WHAT NEEDS TO BE DONE: Write out the records below, unchanged, from the line with "longitude: -13.4907" to the line with "longitude: -87.1101", including both of those lines.

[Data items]

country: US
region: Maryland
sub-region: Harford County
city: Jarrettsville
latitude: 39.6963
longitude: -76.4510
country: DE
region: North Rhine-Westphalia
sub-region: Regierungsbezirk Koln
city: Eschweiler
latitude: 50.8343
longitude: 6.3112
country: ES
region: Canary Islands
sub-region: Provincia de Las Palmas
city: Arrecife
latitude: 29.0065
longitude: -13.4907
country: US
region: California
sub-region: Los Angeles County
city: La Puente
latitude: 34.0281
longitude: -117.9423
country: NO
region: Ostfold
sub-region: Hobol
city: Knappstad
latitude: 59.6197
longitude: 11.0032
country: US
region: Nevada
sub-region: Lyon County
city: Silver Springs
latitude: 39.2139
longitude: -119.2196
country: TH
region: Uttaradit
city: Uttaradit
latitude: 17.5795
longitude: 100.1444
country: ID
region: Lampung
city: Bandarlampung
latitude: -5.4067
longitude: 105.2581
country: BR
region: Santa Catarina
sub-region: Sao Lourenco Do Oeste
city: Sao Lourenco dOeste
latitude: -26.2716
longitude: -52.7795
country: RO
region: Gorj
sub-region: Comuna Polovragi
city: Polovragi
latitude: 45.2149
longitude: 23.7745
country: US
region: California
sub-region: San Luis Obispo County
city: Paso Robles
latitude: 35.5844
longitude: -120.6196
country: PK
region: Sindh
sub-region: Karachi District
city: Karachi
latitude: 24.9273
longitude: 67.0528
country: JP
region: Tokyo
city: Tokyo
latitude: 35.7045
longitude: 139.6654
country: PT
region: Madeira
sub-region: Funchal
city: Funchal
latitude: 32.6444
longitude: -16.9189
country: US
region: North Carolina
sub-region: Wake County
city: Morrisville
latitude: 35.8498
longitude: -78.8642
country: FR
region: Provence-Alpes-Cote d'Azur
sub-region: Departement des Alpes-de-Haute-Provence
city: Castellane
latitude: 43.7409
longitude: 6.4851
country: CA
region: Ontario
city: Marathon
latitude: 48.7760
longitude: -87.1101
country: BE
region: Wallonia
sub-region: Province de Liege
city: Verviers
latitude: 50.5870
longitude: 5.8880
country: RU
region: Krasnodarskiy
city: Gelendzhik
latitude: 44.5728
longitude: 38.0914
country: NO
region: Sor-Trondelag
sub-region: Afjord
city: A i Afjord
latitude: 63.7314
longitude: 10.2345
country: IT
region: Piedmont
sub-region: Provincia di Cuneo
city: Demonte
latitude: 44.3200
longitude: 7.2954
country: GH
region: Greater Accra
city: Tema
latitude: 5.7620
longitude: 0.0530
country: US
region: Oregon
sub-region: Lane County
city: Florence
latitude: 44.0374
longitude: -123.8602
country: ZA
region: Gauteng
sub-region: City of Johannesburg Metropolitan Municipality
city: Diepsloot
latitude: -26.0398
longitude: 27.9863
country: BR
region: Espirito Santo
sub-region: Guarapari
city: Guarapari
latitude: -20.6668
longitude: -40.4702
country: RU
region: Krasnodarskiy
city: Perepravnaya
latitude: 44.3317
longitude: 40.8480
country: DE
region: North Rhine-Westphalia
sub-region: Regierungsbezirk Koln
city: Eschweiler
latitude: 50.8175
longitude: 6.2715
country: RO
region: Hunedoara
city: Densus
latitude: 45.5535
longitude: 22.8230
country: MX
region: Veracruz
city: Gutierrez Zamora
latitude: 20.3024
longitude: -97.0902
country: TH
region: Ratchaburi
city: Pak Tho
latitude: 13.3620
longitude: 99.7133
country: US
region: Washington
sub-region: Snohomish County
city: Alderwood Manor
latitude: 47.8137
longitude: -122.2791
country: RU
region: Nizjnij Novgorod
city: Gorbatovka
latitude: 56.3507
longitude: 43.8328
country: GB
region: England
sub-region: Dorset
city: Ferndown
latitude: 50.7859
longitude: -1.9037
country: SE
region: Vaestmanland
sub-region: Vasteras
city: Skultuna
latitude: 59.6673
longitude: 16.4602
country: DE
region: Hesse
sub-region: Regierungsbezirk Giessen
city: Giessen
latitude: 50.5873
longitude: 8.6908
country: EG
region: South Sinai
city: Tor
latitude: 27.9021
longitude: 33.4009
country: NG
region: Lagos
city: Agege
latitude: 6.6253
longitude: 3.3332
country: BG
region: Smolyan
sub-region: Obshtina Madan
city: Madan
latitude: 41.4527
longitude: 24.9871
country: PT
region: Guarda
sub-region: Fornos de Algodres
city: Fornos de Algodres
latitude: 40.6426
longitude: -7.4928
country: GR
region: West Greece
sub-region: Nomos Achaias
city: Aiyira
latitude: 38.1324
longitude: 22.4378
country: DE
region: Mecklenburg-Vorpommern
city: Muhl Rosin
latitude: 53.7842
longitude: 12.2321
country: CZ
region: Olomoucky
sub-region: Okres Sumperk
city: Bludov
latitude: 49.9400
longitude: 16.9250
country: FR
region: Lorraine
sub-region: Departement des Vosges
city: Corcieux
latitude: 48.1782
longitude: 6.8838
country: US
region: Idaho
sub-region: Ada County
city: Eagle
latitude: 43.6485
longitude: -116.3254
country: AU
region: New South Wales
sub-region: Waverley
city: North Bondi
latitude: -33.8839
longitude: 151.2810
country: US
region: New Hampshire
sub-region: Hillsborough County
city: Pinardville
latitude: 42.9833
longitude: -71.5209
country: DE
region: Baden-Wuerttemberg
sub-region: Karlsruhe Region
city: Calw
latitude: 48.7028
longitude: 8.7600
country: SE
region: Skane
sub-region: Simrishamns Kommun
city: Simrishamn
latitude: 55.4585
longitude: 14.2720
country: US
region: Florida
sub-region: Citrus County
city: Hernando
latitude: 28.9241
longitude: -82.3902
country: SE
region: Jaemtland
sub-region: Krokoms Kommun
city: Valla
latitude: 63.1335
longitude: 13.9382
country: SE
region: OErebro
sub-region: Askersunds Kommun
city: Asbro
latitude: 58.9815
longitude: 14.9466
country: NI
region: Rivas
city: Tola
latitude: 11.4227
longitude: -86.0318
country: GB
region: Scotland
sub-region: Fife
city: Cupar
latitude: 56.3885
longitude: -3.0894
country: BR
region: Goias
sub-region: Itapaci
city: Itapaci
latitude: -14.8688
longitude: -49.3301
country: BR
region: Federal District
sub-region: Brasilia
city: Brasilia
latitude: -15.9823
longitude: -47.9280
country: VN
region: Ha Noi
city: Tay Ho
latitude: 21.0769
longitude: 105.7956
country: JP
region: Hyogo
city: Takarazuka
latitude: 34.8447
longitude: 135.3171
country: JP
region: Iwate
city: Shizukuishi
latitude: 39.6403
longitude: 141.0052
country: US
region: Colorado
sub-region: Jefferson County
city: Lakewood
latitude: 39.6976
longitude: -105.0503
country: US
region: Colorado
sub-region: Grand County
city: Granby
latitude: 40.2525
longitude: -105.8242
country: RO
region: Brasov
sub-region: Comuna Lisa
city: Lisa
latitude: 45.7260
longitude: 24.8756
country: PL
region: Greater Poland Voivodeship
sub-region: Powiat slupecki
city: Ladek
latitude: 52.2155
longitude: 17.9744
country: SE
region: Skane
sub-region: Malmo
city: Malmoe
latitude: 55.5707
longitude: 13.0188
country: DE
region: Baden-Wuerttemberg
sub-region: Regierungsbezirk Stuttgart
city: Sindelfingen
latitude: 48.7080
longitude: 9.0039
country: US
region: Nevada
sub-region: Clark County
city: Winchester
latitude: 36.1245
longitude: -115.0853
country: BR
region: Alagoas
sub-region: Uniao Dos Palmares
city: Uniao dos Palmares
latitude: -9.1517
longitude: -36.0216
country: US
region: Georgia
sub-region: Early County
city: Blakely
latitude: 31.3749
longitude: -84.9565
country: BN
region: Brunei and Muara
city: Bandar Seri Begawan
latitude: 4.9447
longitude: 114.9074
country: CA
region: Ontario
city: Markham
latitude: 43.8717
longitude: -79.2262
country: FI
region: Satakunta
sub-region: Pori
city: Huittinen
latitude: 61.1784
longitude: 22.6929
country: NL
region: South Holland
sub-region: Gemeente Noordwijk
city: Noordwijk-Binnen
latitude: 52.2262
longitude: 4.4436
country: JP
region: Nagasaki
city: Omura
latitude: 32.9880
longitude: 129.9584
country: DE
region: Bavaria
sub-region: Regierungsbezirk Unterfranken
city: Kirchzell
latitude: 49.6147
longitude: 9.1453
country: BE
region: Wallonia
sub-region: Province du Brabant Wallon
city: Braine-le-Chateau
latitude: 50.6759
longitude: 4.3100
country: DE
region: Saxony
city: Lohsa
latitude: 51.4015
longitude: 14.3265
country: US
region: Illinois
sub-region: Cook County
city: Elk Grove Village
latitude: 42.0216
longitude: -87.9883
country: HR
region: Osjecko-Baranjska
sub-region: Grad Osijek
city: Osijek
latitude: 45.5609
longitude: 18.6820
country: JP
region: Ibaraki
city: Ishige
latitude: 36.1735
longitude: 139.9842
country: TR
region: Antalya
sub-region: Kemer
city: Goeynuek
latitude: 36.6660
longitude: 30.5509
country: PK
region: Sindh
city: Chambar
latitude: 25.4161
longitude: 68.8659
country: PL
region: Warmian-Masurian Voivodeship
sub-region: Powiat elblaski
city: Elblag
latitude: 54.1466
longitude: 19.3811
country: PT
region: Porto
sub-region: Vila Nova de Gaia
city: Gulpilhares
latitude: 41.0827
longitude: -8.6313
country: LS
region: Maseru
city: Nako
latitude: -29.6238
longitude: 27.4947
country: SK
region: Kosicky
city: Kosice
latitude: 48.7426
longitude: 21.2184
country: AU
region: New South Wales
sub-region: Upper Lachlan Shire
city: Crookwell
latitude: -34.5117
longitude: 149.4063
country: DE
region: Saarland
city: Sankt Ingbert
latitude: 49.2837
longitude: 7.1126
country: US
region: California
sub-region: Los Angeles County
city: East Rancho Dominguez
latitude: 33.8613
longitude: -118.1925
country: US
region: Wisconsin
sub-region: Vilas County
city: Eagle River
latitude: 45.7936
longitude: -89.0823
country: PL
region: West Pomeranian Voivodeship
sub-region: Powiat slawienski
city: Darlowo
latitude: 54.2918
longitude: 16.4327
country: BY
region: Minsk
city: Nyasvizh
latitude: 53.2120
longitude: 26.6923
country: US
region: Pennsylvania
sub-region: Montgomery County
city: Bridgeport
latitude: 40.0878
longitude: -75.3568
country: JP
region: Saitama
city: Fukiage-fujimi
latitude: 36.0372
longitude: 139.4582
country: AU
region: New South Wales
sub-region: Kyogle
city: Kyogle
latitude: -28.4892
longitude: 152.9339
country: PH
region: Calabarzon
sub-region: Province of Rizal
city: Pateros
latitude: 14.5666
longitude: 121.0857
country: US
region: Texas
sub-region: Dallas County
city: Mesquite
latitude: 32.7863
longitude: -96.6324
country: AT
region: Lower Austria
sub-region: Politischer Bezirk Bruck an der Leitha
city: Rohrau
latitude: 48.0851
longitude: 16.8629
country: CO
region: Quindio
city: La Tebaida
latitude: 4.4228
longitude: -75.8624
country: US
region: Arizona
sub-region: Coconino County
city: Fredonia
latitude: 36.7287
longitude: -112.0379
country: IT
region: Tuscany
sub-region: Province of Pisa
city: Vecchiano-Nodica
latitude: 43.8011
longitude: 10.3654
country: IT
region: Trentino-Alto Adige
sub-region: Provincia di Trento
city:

TASK RESPONSE:
longitude: -13.4907
country: US
region: California
sub-region: Los Angeles County
city: La Puente
latitude: 34.0281
longitude: -117.9423
country: NO
region: Ostfold
sub-region: Hobol
city: Knappstad
latitude: 59.6197
longitude: 11.0032
country: US
region: Nevada
sub-region: Lyon County
city: Silver Springs
latitude: 39.2139
longitude: -119.2196
country: TH
region: Uttaradit
city: Uttaradit
latitude: 17.5795
longitude: 100.1444
country: ID
region: Lampung
city: Bandarlampung
latitude: -5.4067
longitude: 105.2581
country: BR
region: Santa Catarina
sub-region: Sao Lourenco Do Oeste
city: Sao Lourenco dOeste
latitude: -26.2716
longitude: -52.7795
country: RO
region: Gorj
sub-region: Comuna Polovragi
city: Polovragi
latitude: 45.2149
longitude: 23.7745
country: US
region: California
sub-region: San Luis Obispo County
city: Paso Robles
latitude: 35.5844
longitude: -120.6196
country: PK
region: Sindh
sub-region: Karachi District
city: Karachi
latitude: 24.9273
longitude: 67.0528
country: JP
region: Tokyo
city: Tokyo
latitude: 35.7045
longitude: 139.6654
country: PT
region: Madeira
sub-region: Funchal
city: Funchal
latitude: 32.6444
longitude: -16.9189
country: US
region: North Carolina
sub-region: Wake County
city: Morrisville
latitude: 35.8498
longitude: -78.8642
country: FR
region: Provence-Alpes-Cote d'Azur
sub-region: Departement des Alpes-de-Haute-Provence
city: Castellane
latitude: 43.7409
longitude: 6.4851
country: CA
region: Ontario
city: Marathon
latitude: 48.7760
longitude: -87.1101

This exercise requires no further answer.